● WHAT IS REQUIRED
Where the records below reach the line containing "arc: (293, 110) -> (356, 68), solid -> dashed", start transcribing, and end with the line containing "line: (254, 165) -> (256, 123), moved", exactly and with nothing else added.

Drawing change detection data:
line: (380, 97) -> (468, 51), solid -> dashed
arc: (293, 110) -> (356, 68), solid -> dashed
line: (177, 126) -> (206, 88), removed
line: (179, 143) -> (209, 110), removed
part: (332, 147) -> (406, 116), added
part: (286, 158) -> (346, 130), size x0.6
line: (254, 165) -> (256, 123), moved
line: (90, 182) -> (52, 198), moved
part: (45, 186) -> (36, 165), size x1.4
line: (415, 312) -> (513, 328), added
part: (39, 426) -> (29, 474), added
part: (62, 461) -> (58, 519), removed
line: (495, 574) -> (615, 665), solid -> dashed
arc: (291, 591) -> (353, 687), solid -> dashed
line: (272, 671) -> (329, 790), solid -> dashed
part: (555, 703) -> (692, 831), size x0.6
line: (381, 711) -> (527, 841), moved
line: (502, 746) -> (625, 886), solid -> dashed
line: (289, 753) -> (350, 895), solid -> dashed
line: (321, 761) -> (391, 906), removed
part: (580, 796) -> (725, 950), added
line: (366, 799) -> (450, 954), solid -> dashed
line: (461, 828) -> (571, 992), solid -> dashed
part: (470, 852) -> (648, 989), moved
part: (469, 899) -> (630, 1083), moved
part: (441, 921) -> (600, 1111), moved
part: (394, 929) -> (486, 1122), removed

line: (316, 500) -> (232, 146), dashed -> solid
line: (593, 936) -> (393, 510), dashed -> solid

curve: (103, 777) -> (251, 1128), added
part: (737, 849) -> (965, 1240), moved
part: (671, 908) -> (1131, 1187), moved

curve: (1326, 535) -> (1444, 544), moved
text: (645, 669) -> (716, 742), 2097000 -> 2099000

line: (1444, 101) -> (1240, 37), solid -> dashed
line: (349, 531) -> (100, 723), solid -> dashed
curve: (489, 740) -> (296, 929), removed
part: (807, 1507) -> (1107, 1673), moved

● WORKED SOLUTION
arc: (293, 110) -> (356, 68), solid -> dashed
line: (177, 126) -> (206, 88), removed
line: (179, 143) -> (209, 110), removed
part: (332, 147) -> (406, 116), added
part: (286, 158) -> (346, 130), size x0.6
line: (254, 165) -> (256, 123), moved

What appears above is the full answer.